### TEXT BLOCK
____
When a city accepts federal funds to improve infrastructure, that money comes with obligations, as well it should. For aviation improvements those obligations run for the life of the improvement or twenty years, whichever comes first, starting from the time the money is spent. Santa Monica spent the last federal dollars on a blast fence at the eastern end of the runway in 2003, and since the expected lifetime of that structure is anticipated to be a half-century or more, the grant assurances pertinent to it, will run for twenty years until 2023.

What are those obligations? By in large, in the simplest terms, they require that the city run the airport in such a manner that the value of the grant money spent will not be wasted. The city must run the airport safely and treat its tenants fairly, and, of course it cannot seek to close the facility while grant assurances are in effect.

In our case, the Santa Monica Municipal Airport, this last proviso is moot since other obligations incurred by the City in 1948 and 1949 preclude the airport ever being closed unless the Federal Government, through the FAA, were to deem it no longer necessary or useful to America’s aviation infrastructure–an event unlikely in the extreme. Thus, our airport is more than amply protected by these older agreements.

The primary value of grant assurances, on the other hand, is that they clearly define obligations and provide a streamlined judicial process to settle disputes between the host municipality and the aviation community. In our case, preventing closure is not the primary advantage of the current grant assurances.
____
Measuring device photo data
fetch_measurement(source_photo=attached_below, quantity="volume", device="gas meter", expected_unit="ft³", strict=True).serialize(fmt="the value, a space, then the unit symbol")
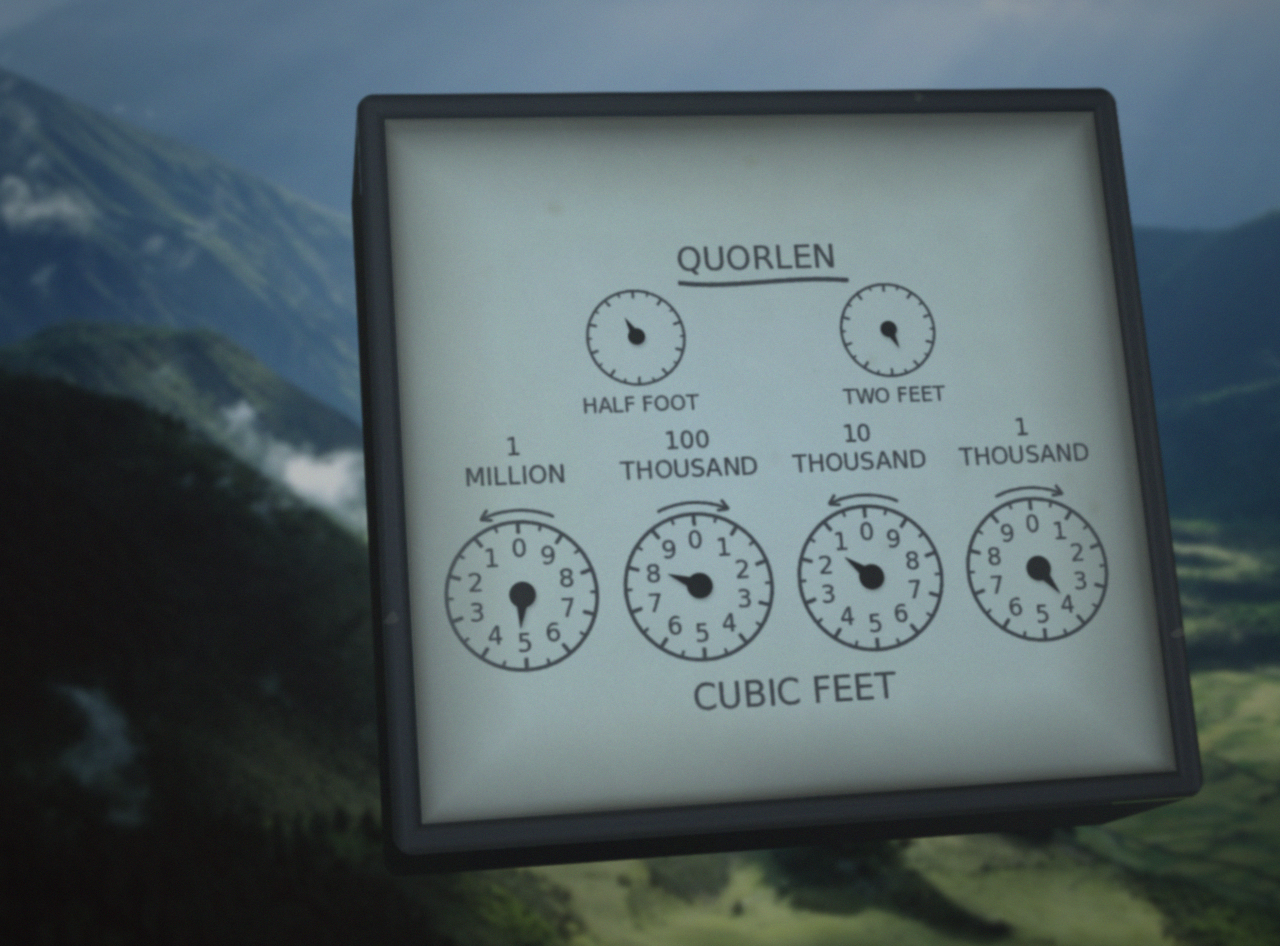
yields 481400 ft³
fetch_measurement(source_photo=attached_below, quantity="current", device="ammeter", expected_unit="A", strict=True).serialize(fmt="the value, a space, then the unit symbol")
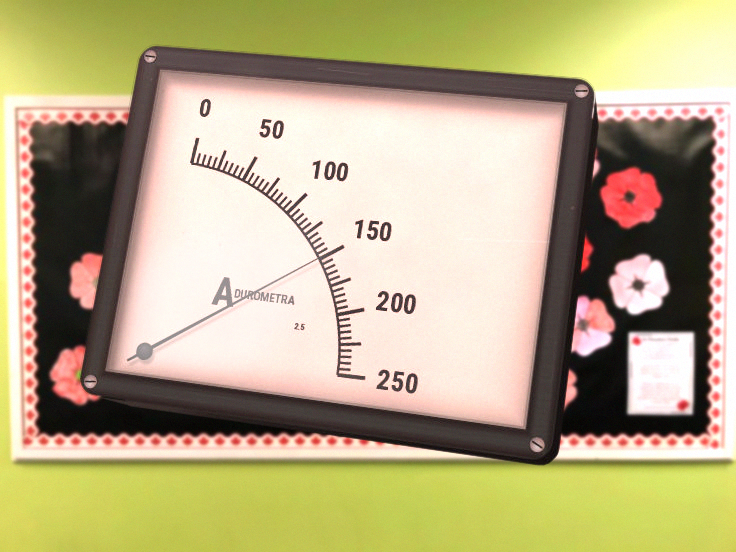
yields 150 A
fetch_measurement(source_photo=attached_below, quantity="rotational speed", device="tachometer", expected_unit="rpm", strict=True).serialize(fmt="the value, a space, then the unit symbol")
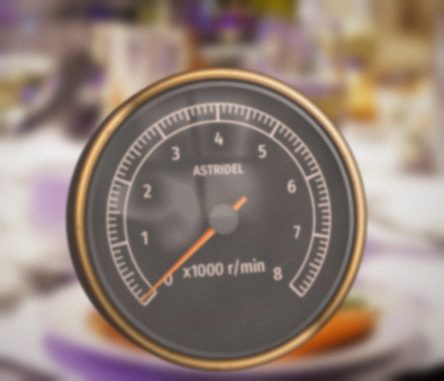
____
### TASK LIST
1) In the passage on grant assurances, reword the part starting at "The primary value" and ending at "current grant assurances.", changing "primary value" to "chief benefit".
2) Decide whether each statement agrees with the passage on grant assurances, answering yes or no and quoting the words that settle it. (a) Santa Monica spent its last federal dollars on a blast fence in 2003. (b) The grant assurances tied to the blast fence run for fifty years. (c) The city may seek to close the airport while grant assurances are in effect.
These records were drawn from a separate source.

### SOLVED TASKS
1)
The chief benefit of grant assurances, on the other hand, is that they clearly define obligations and provide a streamlined judicial process to settle disputes between the host municipality and the aviation community. In our case, preventing closure is not the primary advantage of the current grant assurances.

2)
(a) Yes: "Santa Monica spent the last federal dollars on a blast fence at the eastern end of the runway in 2003"
(b) No: "will run for twenty years until 2023"
(c) No: "it cannot seek to close the facility while grant assurances are in effect"